Start of MATERIAL FOR THE TASK
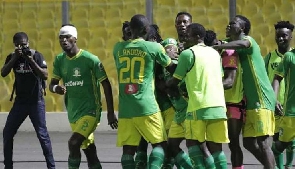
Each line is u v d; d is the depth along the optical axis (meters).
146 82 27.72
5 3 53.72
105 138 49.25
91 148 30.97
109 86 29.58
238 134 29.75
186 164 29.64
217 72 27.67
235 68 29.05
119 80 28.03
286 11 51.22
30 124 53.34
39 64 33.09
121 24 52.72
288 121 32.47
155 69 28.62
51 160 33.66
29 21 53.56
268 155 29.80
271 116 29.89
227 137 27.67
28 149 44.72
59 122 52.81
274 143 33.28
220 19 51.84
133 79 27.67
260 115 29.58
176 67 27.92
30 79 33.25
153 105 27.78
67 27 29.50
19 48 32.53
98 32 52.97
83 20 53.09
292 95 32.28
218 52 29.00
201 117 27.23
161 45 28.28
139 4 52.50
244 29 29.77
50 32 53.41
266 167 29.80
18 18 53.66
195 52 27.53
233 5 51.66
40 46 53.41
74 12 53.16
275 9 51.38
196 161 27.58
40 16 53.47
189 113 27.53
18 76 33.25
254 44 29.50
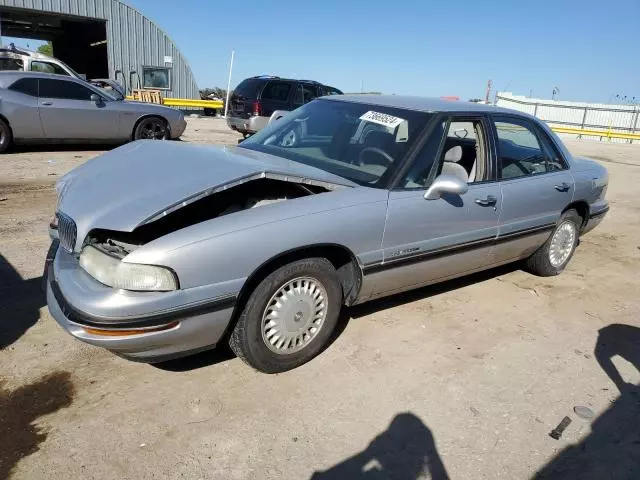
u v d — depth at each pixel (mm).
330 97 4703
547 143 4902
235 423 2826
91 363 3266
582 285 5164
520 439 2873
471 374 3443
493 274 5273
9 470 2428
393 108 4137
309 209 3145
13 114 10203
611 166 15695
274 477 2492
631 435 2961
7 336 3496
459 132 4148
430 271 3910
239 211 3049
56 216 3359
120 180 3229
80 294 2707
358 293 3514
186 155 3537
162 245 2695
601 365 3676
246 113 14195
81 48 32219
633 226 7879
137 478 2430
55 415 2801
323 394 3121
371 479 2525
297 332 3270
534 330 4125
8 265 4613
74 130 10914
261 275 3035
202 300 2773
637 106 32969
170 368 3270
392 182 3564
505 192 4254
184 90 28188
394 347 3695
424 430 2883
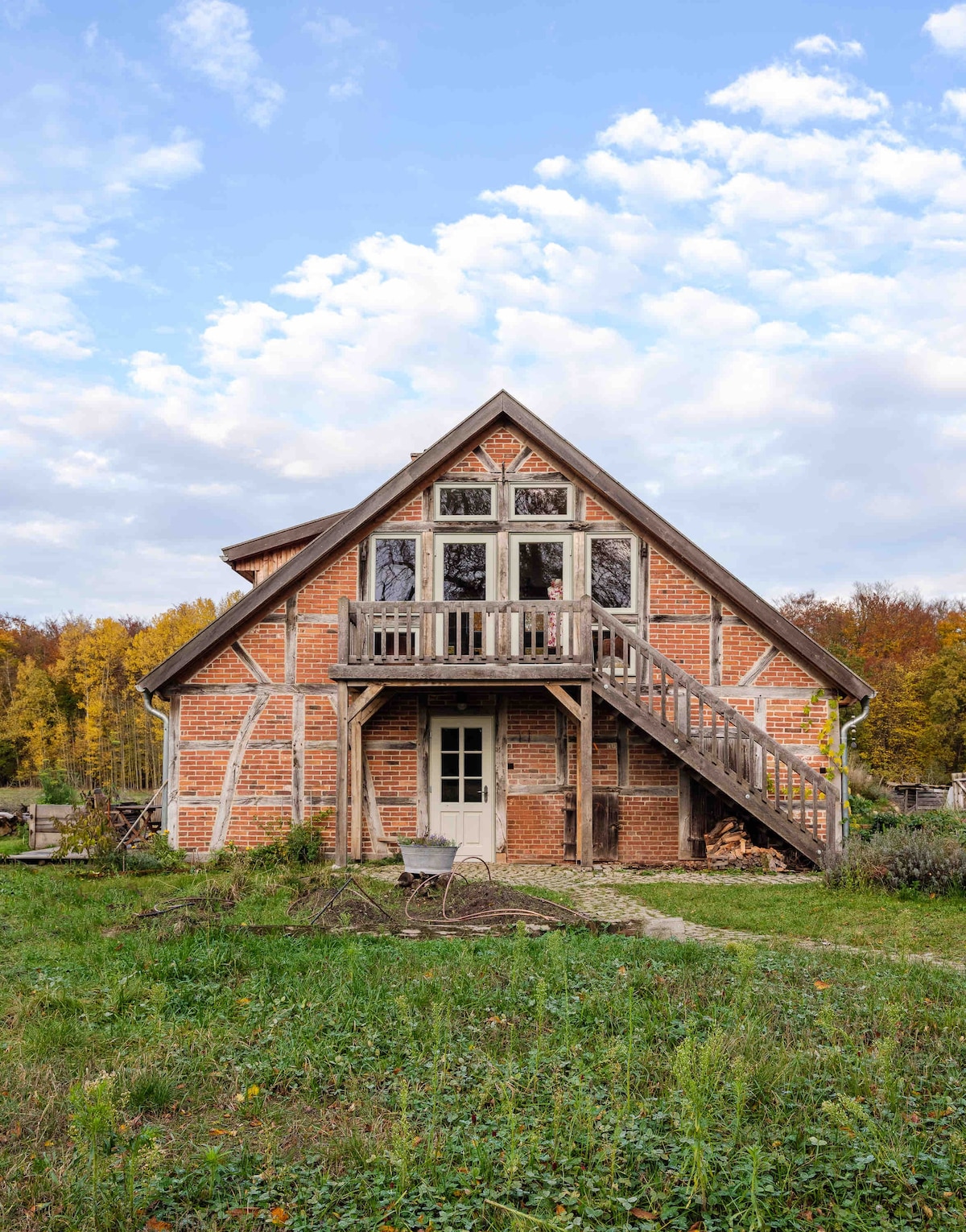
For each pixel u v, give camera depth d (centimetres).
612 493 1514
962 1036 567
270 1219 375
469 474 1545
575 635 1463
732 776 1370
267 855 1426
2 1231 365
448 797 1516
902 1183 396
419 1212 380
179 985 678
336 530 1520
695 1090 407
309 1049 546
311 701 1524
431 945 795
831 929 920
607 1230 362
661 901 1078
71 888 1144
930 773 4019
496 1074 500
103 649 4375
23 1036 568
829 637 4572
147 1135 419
End of MATERIAL FOR THE TASK
**ASSIGNED TASK**. Look through the records above for the word "depth". Report how many lines contain it, as a bare number.

**SOLUTION TO THE EXERCISE**. 3